As of 2026, Videocon Industries has no functioning operational leadership in the traditional sense — it is being administered under the IBC process while the appellate battles continue. Venugopal Dhoot was separately arrested by the CBI in December 2022 in the ICICI Bank–Videocon loan fraud case (the Chanda Kochhar matter) and has been in and out of judicial custody since; he is currently out on bail with the case still pending. The Dhoot family no longer controls the underlying companies, and the eventual control of the Videocon group will depend on whether the Vedanta resolution survives the appeals or fresh bids are invited.
My Take on Videocon
Videocon’s collapse is the classic story of a family conglomerate that mistook growth for strategy. The consumer electronics business was real, profitable, and trusted by hundreds of millions of Indians.
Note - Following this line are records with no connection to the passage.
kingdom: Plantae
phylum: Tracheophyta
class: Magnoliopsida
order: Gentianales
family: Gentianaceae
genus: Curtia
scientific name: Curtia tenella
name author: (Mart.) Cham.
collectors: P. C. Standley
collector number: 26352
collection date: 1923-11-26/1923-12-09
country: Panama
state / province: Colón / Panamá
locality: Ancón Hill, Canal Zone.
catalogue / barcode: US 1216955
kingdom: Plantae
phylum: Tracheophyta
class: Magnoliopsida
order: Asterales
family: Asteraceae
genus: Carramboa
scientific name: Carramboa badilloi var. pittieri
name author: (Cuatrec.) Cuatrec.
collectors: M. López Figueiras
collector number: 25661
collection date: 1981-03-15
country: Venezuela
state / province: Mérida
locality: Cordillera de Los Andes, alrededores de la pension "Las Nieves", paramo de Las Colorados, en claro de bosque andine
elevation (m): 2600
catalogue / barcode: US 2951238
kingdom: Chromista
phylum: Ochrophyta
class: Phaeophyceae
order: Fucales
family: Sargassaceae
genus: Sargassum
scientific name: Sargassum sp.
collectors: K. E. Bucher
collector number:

But Venugopal Dhoot kept expanding into sectors — oil, telecom, infrastructure — that required massive capital and had completely different risk profiles. When those bets went wrong simultaneously, the debt pile became unsurvivable. The tragedy is that the Videocon TV brand itself had genuine equity with Indian consumers. That brand value has now been lost in years of insolvency proceedings — a reminder that even the strongest consumer brands can’t survive balance sheet disasters.